Thomas Tekaats Teamkollege Franjo Kovac (64/Borken) musste in der zweiten Rennhälfte Platz zwei abgeben und beendete das Rennen auf Postion 13, die Verfolgerrolle von Jäger nahm der zweite MRS-BMW M4 GT4 mit Georg Braun ein. Nach einem über mehrere Runden währenden Duell mit Michael Benyahia im McLaren musste er schließlich Rang zwei abgeben und beendete das Rennen als Dritter, durfte sich gemeinsam mit Teamkollege Grotstollen noch über den Sieg in der Tropy-Wertung freuen. 

„Mein ganzer Stint lief sehr gut. Ich hatte mir den vor mir fahrenden BMW über einige Runden zurecht gelegt, bevor ich zum entscheidenden Manöver ansetzte“, erklärt der in Monaco lebende Marokkaner Benyahia. „Mit Platz zwei sind wir sehr zufrieden. Wir hatten über das Wochenende einige technische Probleme. Selbst am Renntag mussten wir noch den Turbo tauschen. Das Resultat ist eine Leistung des gesamten Teams“, ergänzte Partner Fagg. Das Duo konnte zudem auch die Junior-Wertung für sich entscheiden. 

Mit den Rängen vier und fünf machten zwei weitere M4 GT4 ein starkes BMW-Resultat perfekt. Claudia Hürtgen (47/Aachen) und Michael Fischer (23/AUT, beide Hofor Racing by Bonk Motorsport) lagen vor Marius Zug (16/Pfaffenhofen) und Gabriele Piana (32/ITA, beide RN Vision STS Racing Team). Beide Duos mussten das Rennen von Ende des Feldes aus beginnen. 

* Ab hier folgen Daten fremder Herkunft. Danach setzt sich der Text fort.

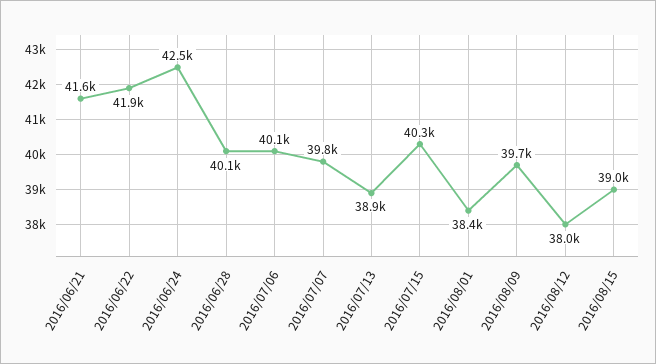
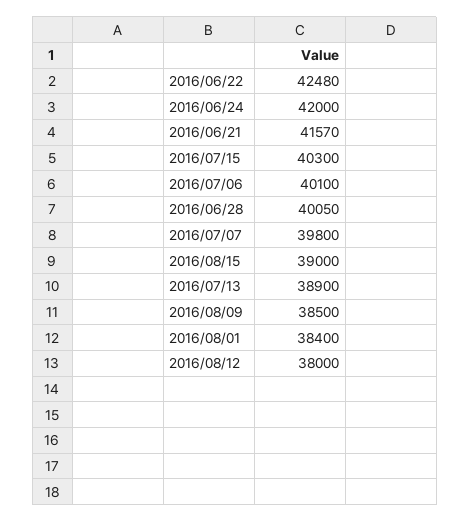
2016/06/22: 41900 -> 42480
2016/06/24: 42500 -> 42000
2016/08/09: 39700 -> 38500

Platz sechs ging an den Mercedes-AMG GT4 von Hamza Owega (27/Köln) und Jusuf Owega (17/Köln, beide GetSpeed Performance) vor den beiden KTM X-Bow GT4 von Laura Kraihamer (27/AUT) und Reinhard Kofler (34/AUT, beide True Racing) sowie Mads Siljehaug (23/NOR) und Eike Angermayr (20/AUT, beide Felbermayr-Reiter). Hinter dem Audi R8 LMS von Mike Beckhusen (19/Berlin) und Markus Lungstrass (36/Köln, beide racing one) komplettierte der Mercedes-AMG GT4 von Oliver Mayer (61/Ingolstadt) und Jan Philipp Springob (18/Olpe, beide BREMOTION) die Top Zehn des Samstagsrennen der ADAC GT4 Germany am Red Bull Ring.